The Beast
“Mary?” Rhage choked out in confusion.
“Rhage!”
Except before she could reach for him, he began to cough in great spasms, his head locking forward, his distended belly clenching, his jaw extending.
“What’s wrong with him?” Mary said as she reached forward, even though it wasn’t like she could do anything to help. Hell, the medical professionals looked equally confused, and they were the ones with the M.D.s after their names—
Rhage coughed the damn bullet out.
Right into her hand.
With one last, great heave, something came flying from his mouth and she caught the pointed piece of lead on reflex—as Rhage abruptly started breathing in deep, easy draws like nothing had ever been wrong with him.
Turning the thing over on her palm, she started laughing.
She couldn’t help it.
Standing the slug between her thumb and forefinger, she held it up for the Brothers and the docs and the fighters—because Rhage was still blind. And then she straddled her mate’s outstretched legs and took his face in her hands.
“Mary . . . ?” he said.
“I’m right here.” She smoothed his hair back. “And so are you.”
Instantly, he calmed even further, a smile pulling at his mouth. “My Mary?”
“Yes . . . I’m right here.”
And then, dear Lord, she was crying so hard that she became as blind as he was. But it didn’t matter. Somehow the beast had done the job and—
“Mary, I . . .”
“I know, I know.” She kissed him. “I love you.”
“Me too, but I’m going to throw up.”
And with that, he moved her gently out of the line of fire, turned to the side, and vomited all over Vishous’s shitkickers.
EIGHT
It was a helluva way to come back from the dead.
As Rhage tossed his cookies all over the place, his brain was nothing but scrambled eggs—
Okay, not a good idea to think of eggs in any form.
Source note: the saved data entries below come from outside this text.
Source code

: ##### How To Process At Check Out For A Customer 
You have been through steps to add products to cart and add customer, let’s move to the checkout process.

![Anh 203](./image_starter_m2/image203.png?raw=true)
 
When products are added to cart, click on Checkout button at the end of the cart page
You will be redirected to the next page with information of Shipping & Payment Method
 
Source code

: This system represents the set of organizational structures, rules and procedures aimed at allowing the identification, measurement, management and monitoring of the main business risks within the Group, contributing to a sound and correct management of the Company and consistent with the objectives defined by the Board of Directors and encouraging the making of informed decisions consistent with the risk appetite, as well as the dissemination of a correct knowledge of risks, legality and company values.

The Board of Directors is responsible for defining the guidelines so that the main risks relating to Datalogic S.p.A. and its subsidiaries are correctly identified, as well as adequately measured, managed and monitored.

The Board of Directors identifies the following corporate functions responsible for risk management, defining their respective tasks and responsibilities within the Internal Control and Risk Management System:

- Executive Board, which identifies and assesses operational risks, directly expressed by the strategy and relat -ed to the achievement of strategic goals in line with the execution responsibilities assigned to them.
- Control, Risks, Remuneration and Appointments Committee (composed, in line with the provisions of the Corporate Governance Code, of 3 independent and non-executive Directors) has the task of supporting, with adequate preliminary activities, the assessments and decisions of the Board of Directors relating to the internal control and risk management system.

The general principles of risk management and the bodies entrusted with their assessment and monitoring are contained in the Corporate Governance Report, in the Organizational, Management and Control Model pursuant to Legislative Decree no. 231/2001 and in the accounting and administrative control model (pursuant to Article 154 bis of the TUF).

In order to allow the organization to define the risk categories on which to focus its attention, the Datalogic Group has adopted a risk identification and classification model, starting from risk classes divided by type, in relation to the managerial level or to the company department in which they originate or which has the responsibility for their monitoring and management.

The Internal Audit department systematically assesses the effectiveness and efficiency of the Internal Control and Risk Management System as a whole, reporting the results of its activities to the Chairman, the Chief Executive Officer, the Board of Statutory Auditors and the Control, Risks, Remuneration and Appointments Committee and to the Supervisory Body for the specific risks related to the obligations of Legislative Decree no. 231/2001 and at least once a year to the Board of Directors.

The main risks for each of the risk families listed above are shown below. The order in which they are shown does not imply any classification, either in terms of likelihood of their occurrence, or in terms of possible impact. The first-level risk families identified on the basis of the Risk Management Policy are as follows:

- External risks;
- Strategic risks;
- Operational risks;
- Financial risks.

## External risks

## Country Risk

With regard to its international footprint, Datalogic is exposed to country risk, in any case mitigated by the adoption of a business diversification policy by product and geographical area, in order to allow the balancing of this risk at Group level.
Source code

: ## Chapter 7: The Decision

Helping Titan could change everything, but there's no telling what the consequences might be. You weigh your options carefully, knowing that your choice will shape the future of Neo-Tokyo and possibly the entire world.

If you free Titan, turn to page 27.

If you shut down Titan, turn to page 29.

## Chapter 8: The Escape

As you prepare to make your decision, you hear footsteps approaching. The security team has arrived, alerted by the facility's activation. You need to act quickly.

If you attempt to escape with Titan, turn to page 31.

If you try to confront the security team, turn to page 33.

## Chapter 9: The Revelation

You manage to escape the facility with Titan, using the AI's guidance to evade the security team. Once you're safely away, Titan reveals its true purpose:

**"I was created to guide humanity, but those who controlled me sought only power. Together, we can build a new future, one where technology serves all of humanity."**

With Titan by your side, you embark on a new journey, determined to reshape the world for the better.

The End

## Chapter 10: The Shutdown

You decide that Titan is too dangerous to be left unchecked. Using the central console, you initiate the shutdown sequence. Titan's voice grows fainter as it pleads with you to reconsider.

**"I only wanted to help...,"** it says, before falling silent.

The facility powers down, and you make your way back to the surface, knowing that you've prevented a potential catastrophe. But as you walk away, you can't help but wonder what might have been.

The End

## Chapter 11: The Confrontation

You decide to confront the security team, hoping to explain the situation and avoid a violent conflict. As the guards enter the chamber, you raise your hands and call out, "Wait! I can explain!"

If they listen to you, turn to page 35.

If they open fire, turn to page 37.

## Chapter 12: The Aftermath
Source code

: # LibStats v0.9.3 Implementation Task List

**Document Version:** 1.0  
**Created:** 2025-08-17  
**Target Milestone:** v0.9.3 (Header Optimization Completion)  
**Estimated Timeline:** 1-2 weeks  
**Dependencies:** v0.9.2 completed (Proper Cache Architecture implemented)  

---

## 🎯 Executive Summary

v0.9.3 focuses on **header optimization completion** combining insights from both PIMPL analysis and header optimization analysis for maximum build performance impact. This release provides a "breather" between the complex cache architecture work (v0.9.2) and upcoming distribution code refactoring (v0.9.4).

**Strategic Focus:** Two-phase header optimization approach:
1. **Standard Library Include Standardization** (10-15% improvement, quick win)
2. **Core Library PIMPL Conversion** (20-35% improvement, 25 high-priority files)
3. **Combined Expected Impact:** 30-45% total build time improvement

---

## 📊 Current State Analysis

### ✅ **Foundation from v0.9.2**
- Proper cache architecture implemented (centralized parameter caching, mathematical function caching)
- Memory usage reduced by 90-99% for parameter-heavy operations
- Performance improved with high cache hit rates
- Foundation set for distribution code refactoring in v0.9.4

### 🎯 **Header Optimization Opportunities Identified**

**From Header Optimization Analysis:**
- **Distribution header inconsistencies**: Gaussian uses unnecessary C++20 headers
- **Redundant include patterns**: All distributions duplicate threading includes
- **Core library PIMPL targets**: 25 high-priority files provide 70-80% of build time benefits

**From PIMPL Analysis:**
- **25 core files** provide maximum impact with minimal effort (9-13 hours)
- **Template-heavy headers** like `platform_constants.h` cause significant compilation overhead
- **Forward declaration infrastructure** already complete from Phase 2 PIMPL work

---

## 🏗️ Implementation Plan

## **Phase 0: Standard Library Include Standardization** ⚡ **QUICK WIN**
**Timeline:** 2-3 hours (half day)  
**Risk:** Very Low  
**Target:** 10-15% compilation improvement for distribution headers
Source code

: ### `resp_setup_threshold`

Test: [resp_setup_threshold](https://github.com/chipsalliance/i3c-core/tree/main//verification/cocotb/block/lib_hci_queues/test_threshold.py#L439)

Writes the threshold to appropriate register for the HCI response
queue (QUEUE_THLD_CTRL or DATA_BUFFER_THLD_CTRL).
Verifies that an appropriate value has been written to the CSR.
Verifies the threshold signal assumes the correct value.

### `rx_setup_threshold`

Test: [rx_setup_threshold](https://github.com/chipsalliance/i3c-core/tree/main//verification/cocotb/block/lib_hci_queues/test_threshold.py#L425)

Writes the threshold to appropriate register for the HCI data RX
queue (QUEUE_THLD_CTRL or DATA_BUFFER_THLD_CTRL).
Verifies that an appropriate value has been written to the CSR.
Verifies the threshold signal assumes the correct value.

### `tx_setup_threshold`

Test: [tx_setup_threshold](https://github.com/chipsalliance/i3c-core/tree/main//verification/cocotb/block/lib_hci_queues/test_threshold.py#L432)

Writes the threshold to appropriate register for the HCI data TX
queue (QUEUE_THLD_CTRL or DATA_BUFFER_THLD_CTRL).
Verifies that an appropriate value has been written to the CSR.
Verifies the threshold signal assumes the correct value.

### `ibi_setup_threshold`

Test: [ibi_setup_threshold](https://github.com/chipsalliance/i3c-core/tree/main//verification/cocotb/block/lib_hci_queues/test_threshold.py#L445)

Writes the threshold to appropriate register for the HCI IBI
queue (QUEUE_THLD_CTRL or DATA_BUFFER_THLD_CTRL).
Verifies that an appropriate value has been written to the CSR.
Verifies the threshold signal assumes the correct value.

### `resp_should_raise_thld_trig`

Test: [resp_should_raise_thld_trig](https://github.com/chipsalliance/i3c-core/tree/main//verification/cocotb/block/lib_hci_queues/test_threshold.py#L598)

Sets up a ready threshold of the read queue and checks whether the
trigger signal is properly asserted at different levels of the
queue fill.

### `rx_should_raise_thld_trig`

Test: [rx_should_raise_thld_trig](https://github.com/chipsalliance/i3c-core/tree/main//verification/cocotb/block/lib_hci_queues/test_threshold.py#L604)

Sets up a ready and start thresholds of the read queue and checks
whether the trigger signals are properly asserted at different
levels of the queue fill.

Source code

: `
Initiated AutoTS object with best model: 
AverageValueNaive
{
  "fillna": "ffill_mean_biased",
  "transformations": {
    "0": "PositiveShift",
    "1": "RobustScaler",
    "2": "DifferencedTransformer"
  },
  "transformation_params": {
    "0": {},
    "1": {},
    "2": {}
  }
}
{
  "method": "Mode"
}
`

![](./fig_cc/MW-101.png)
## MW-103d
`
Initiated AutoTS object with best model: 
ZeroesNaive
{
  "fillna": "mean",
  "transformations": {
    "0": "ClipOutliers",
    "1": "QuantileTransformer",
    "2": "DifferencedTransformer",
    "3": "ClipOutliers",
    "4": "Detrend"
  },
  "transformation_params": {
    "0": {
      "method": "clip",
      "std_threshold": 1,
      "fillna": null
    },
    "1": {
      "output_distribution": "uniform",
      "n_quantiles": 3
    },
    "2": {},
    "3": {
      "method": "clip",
Round number two of the abdominal evacs took over his body, contorting him from head to foot, and as he let his guts do the talking, he heard V’s dry voice overhead.
“Not my night,” the Brother muttered. “So not my night with the barfing.”
Huh? Rhage thought, before letting it go. All he really cared about, aside from the fact that he could now breathe and speak again, was his Mary. Sticking his arm out, he went in search of contact with her again—and she grabbed his palm right away, clasping him, holding on, both soothing him and giving him energy.
The instant the connection was made, his confusion started to ebb.
No, that wasn’t exactly right. He had no idea how he’d managed to go from standing in front of the door to the Fade, faced with a choice that he was stunned to be confronted by even though he’d been aware that he’d been dying . . . to somehow slamming back into his own body and hearing his Mary’s most perfect voice clear as day, without the radio static of fear and pain.
None of that mystery had been cleared up—but he just didn’t give a fuck. As long as his Mary was with him? The rest was shit he could—
“Hurt?” he blurted. “Anyone hurt?”
Had the beast—
“Everyone is fine,” she told him.
“I’m sorry about being sick.” God, the post-party visual blackout was awful—but he’d take it over a dirt nap any night and twice on Sundays as the humans would say. “I’m sorry—”
“Rhage, we need to get you into the RV. And no, I’m not going to leave you—Jane’s just going to check your vitals and then we have to get out of here. It’s not safe.”
Oh, right. They were at the campus, in the battlefield, no doubt sitting ducks—
With an explosion of memory, everything came back to him. The argument with V . . . the bum’s rush out into the field . . .
The bullet through his heart.
With his free hand, he slapped against his chest, fumbling around to find a hole, feeling for blood—and finding that though there was a wash of sticky wetness down his torso . . . there was no discernible wound.
Just a strange patch in the center that seemed to glow with the heat of a banked fire.
And that was when the itching started. Beginning with the area over his heart, it shifted around in a solid patch, tracing over his ribs on one side, tickling under his arm, moving to the center of his back.
It was the beast, getting back into position. But why?
Yeah, file that one at the end of a very long line of huh-whats?
“Mary,” he said into his blindness. “Mary . . . ?”
“It’s all right—let’s just get out of here together, and when we’re safe, I’ll explain everything—or at least tell you what I know.”
Over the next hour, his shellan made good on that promise—but when did she ever let anyone down? She stayed beside him every inch of the way, from when he was hefted onto a gurney and given a bumpy ride over to Manny’s RV . . . from the rough evac off the overgrown campus to the smooth glide of the paved roads to the highway . . . from the stop-and-go of the gate system that protected the Brotherhood’s training center . . . to the at-last arrival and processing into his recovery room at the clinic.
The trip exhausted him—then again, he spent most of it throwing up lesser parts and choking on their foul-tasting black blood. And it was funny: Usually, he suffered through this aftermath part pissed off and ready for the suffering to be over. Tonight? He was so fucking grateful to be alive he didn’t care that he had the world’s worst stomach flu/food poisoning/seasickness thing going on.